Mme JOANNA WRONECKA (Pologne) s’est dite préoccupée par le fait que les progrès technologiques rapides « à double usage » ne sont pas couverts par les normes nationales et internationales en vigueur.  Elle a appelé les États Membres à mettre en œuvre intégralement la résolution 1540 (2004) en prenant des mesures pour renforcer leur capacité à barrer l’accès des organisations terroristes aux armes de destruction massive, y compris en adoptant des plans d’action nationaux, en particulier sur la surveillance des frontières, l’application des lois, la coopération judiciaire internationale, de la lutte contre l’endoctrinement et la sensibilisation des communautés.  Reconnaissant que Daech continue de poser une menace considérable, la représentante a plaidé pour une approche holistique.  Elle s’est félicitée du partage d’informations qu’a permis la dixième réunion du Groupe d’action financière (GAFI), le mois dernier en Pologne. 

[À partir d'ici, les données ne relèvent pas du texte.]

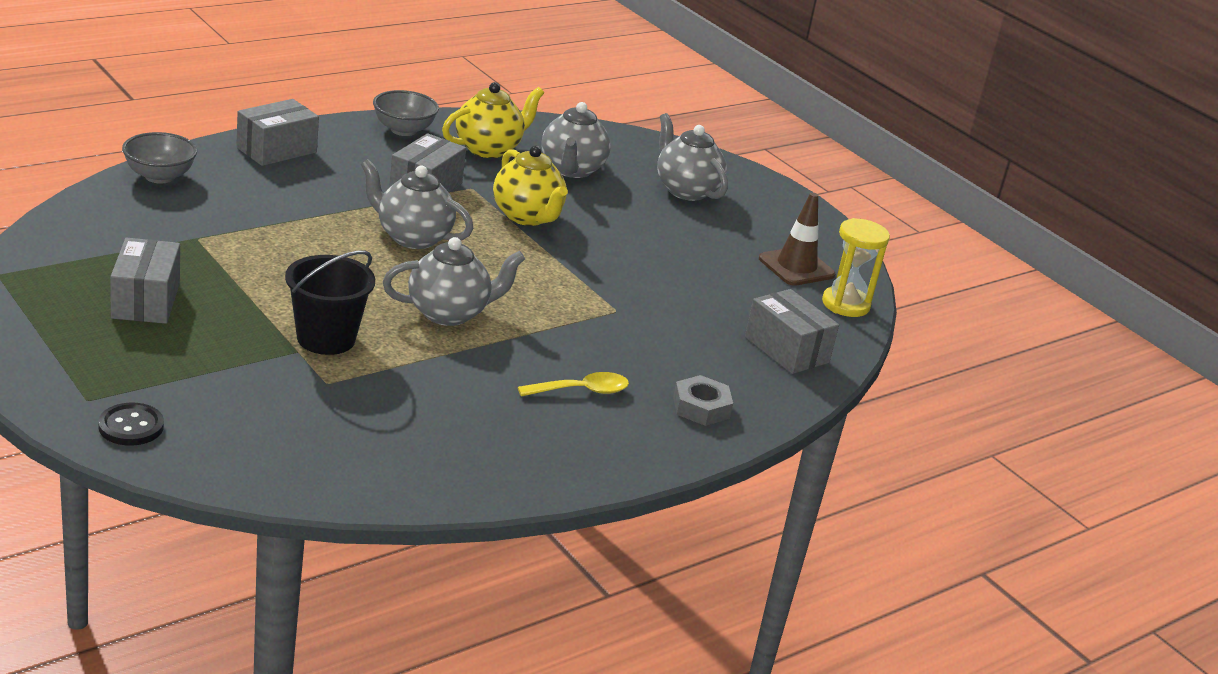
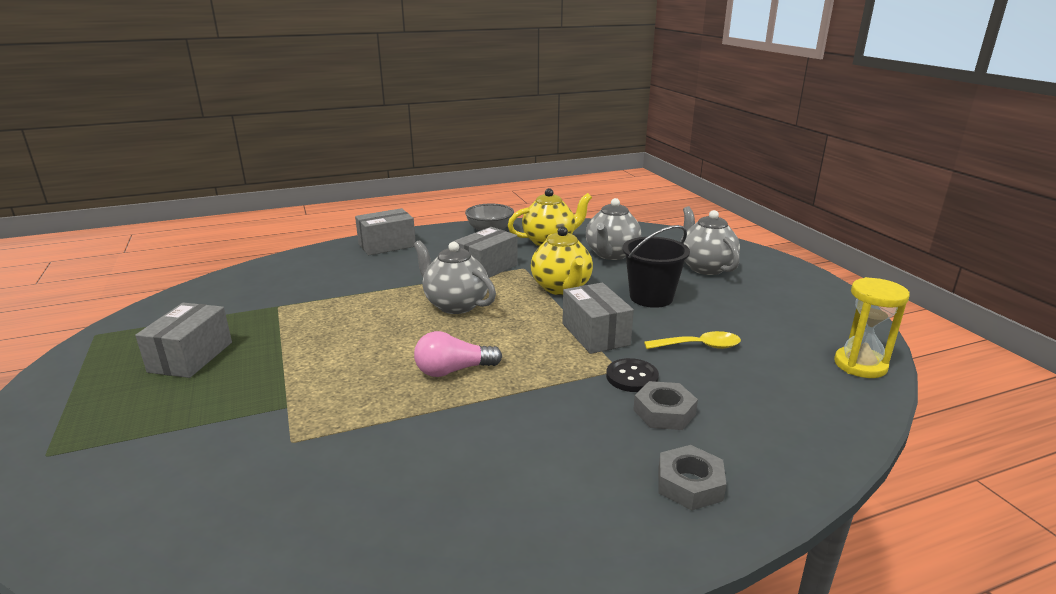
camera: 20 degrees right, 5 degrees down
black button [98,403,164,446] -> black button moved to [606,358,659,392]
grey bowl [122,132,197,184] -> none
black bucket [285,250,375,355] -> black bucket moved to [622,225,690,308]
grey teapot [383,237,525,326] -> pink light bulb [414,331,502,377]
yellow spoon [518,372,629,397] -> yellow spoon moved to [644,331,741,349]
grey box [745,289,839,374] -> grey box moved to [562,283,634,354]
brown traffic cone [759,193,835,286] -> none
none -> grey nut [633,381,698,430]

M. JONATHAN GUY ALLEN (Royaume-Uni) a déclaré qu’aucun pays ni région n’était à l’abri de la menace terroriste.  Cela souligne la nécessité de travailler ensemble à la réduction de cette menace, a dit le représentant, insistant sur le fait que le terrorisme ne cesse de changer ses méthodes.  Alors que les groupes terroristes recourent de plus en plus aux combattants étrangers, il est urgent de se pencher sur ceux qui rentrent et qui peuvent poser des menaces dans leur pays d’origine. 

Le représentant a ensuite estimé que les sanctions et l’amélioration des méthodes de la Direction exécutive du Comité contre le terrorisme doivent faire partie des efforts de la communauté internationale, de même que la mise en œuvre de la résolution 1540 (2004) du Conseil de sécurité. 

S’il s’est félicité de la multiplication des missions de surveillance conjointes menées par les Comités, M. VLADIMIR K.  SAFRONKOV (Fédération de Russie) a en revanche reproché à la Direction exécutive du Comité 1540 (2004) de s’intéresser à des problématiques telles que la réinsertion de terroristes, le renforcement du rôle des femmes ou l’intervention de la société civile, bref des questions sans rapport direct avec son mandat.  Le représentant s’est ému de cette tendance à vouloir faire de la Direction exécutive un « mécanisme de protection des droits de la personne », qui fragilise le cadre de la lutte antiterroriste mis en place par le Conseil de sécurité et qui a pour objectif de « soustraire » certains terroristes aux sanctions.  Il est « inacceptable », s’est emporté le représentant, que des membres du Comité tentent de limiter l’interaction de la Direction exécutive avec certains États.  M. Safronkov a, en revanche, salué le travail du Comité 1267 (1999), « un des mécanismes les plus efficaces du Conseil de sécurité en matière de lutte contre le terrorisme ».  Il s’est en particulier félicité des visites qu’effectue le Comité, en particulier dans les pays qui sont en première ligne de la lutte contre le terrorisme.  À cet égard, le représentant a jugé importants les efforts déployés par les Groupes d’experts pour organiser des ateliers de formation pour les points focaux nationaux.  Il a conclu en rappelant la proposition de son pays de négocier une « convention contre le terrorisme chimique et biologique ».